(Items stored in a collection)

↓

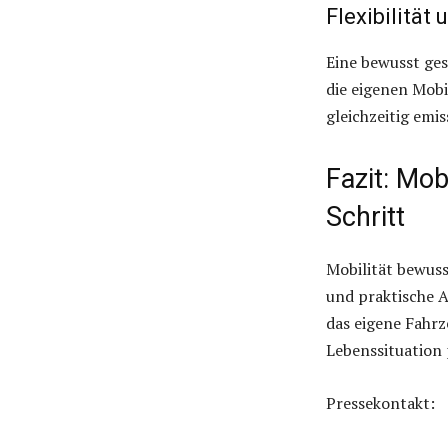
Flexibilität
Eine bewusst ges
die eigenen Mobi
gleichzeitig emi
Fazit: Mob
Schritt
Mobilität bewuss
und praktische 
das eigene Fahrz
Lebenssituation 
Pressekontakt:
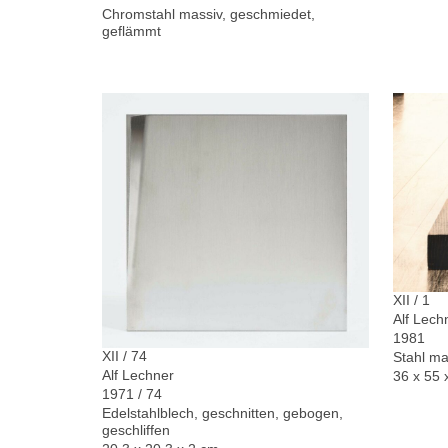
Chromstahl massiv, geschmiedet,
geflämmt
XII / 1
Alf Lech
1981
XII / 74
Stahl ma
Alf Lechner
36 x 55 
1971 / 74
Edelstahlblech, geschnitten, gebogen,
geschliffen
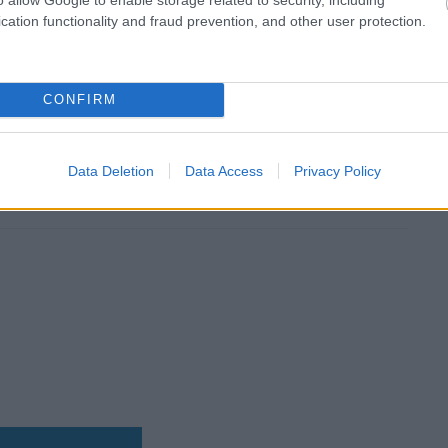
cation functionality and fraud prevention, and other user protection.
b hangulata – Jön a második forduló! (X)
CONFIRM
sorozat.
Data Deletion
Data Access
Privacy Policy
lie covell
#david thewlis
#cliff curtis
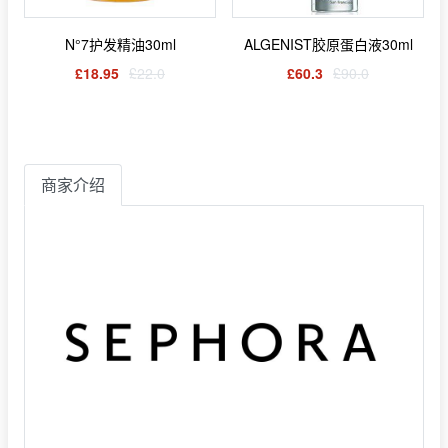
N°7护发精油30ml
ALGENIST胶原蛋白液30ml
£18.95
£22.0
£60.3
£90.0
商家介绍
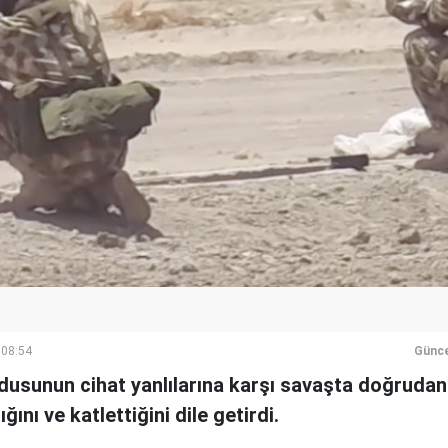
 08:54
Günce
rdusunun cihat yanlılarına karşı savaşta doğrudan
ğını ve katlettiğini dile getirdi.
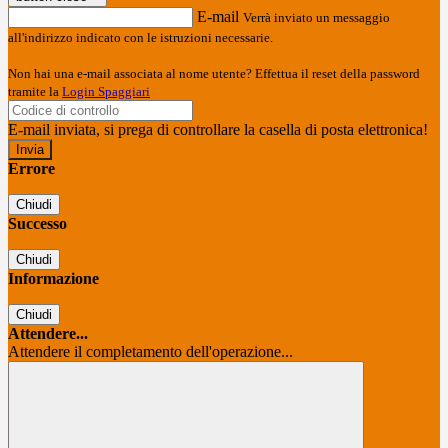
E-mail
Verrà inviato un messaggio
all'indirizzo indicato con le istruzioni necessarie.
Non hai una e-mail associata al nome utente? Effettua il reset della password
tramite la
Login Spaggiari
E-mail inviata, si prega di controllare la casella di posta elettronica!
Errore
Chiudi
Successo
Chiudi
Informazione
Chiudi
Attendere...
Attendere il completamento dell'operazione...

↑

Task item: Reproduce every line of text from the data above without changing a character, and leave out the pictures.

Solution for this task:
Flexibilität
Eine bewusst ges
die eigenen Mobi
gleichzeitig emi
Fazit: Mob
Schritt
Mobilität bewuss
und praktische 
das eigene Fahrz
Lebenssituation 
Pressekontakt:
Chromstahl massiv, geschmiedet,
geflämmt
XII / 1
Alf Lech
1981
XII / 74
Stahl ma
Alf Lechner
36 x 55 
1971 / 74
Edelstahlblech, geschnitten, gebogen,
geschliffen
cation functionality and fraud prevention, and other user protection.
b hangulata – Jön a második forduló! (X)
CONFIRM
sorozat.
Data Deletion
Data Access
Privacy Policy
lie covell
#david thewlis
#cliff curtis
N°7护发精油30ml
ALGENIST胶原蛋白液30ml
£18.95
£22.0
£60.3
£90.0
商家介绍
 08:54
Günce
rdusunun cihat yanlılarına karşı savaşta doğrudan
ğını ve katlettiğini dile getirdi.
E-mail
Verrà inviato un messaggio
all'indirizzo indicato con le istruzioni necessarie.
Non hai una e-mail associata al nome utente? Effettua il reset della password
tramite la
Login Spaggiari
E-mail inviata, si prega di controllare la casella di posta elettronica!
Errore
Chiudi
Successo
Chiudi
Informazione
Chiudi
Attendere...
Attendere il completamento dell'operazione...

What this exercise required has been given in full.